株式会社GEトラスト

グリーンエネルギーのディベロッパー
CEO Message
8月末、三菱商事が洋上風力発電事業からの撤退を発表しました。これは2021年に千葉県銚子市沖、秋田県能代市沖、同県由利本荘市沖の3海域での洋上風力発電所の建設・運営事業を国から落札したものです。2028年以降の完成を目指していたものの、円安、資材高、労務費の高騰を受けて事業を再評価。特に建設費が当初予測の倍以上になったため、このまま継続しても売電収入よりも総支出の方が大きく事業継続は困難との結論に至ったとのこと。
21年の入札は固定価格買取り制度に基づいたものでしたが、競合他社が1キロワットあたり20円程度に対し、三菱商事連合は1キロワットあたり11〜16円台という激安価格で、私も当時「そんなに安い価格を提示して、大丈夫なのかなあ」と思った記憶があります。当時は洋上風力が世界中に拡大して資材費が安くなり、洋上風力建設のノウハウも広まって事業コストが安くなるというバラ色の未来が想定されていましたが、実際には真逆の結果となってしまいました。2024年の発電量コストは、陸上風力が化石燃料より53%低く、太陽光も41%低いという国際再生可能エネルギー機関の発表です。これに対し洋上風力は、陸上風力より運用・保守に費用がかかり銅やアルミニウムの利用量が多く、物価高の影響も受けやすいため、依然として化石燃料より1割程度高い水準となっています。

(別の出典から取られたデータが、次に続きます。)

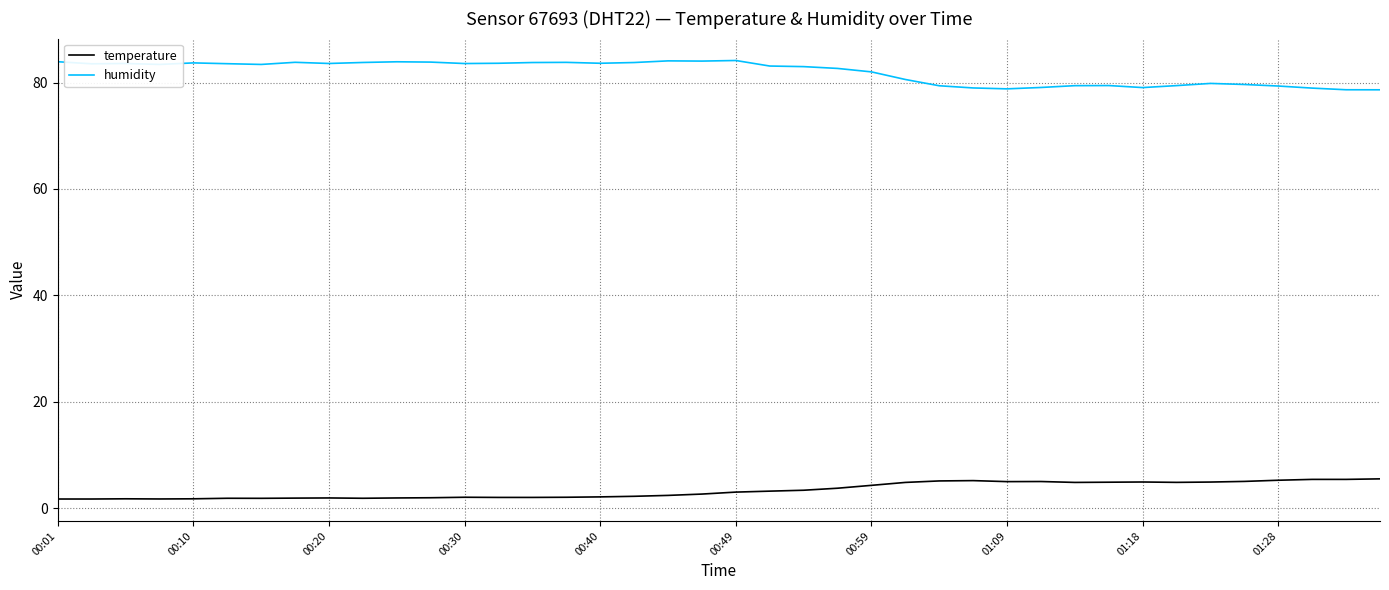

What is the lowest value of the humidity series?

78.6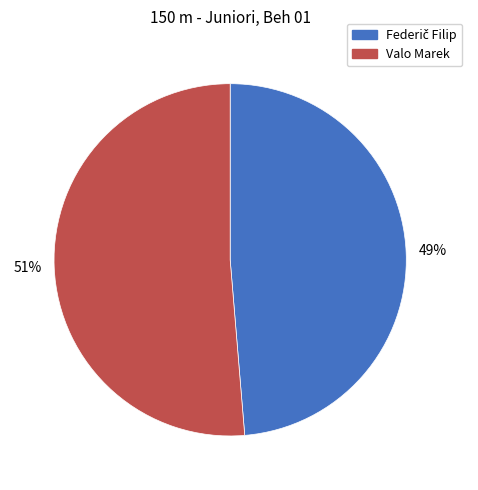

To the nearest percent, what percentage of the pie is Valo Marek?

51%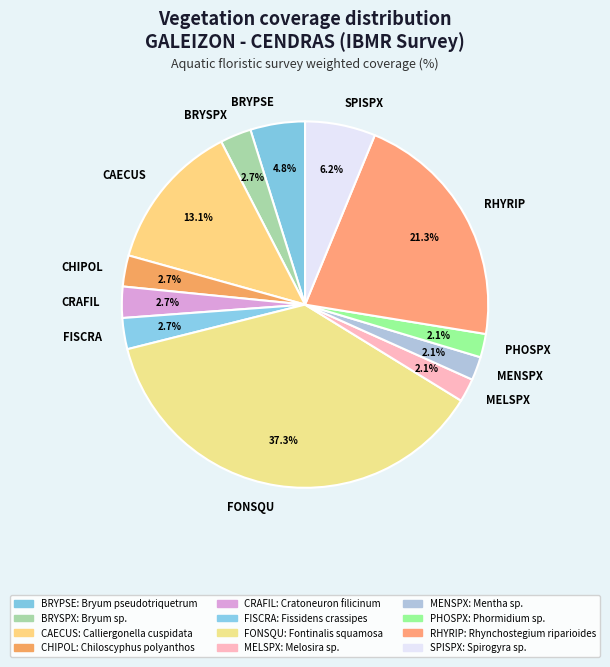

Which slice is the largest?

FONSQU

アメリカではトランプ大統領が洋上風力を「目障りで割高、環境に有害」と一貫して批判しており、電気料金の値上がりの根源だとされています。三菱商事は25年3月期に洋上風力で524億円の損失を計上し、200億円の保証金も没収されます。一説には続ければ4000億円の赤字になったとの試算もあります。日本の最大商社が撤退するという一大時。日本の洋上風力の推進のためには、国の制度設計から見直さなければならない状況となっています。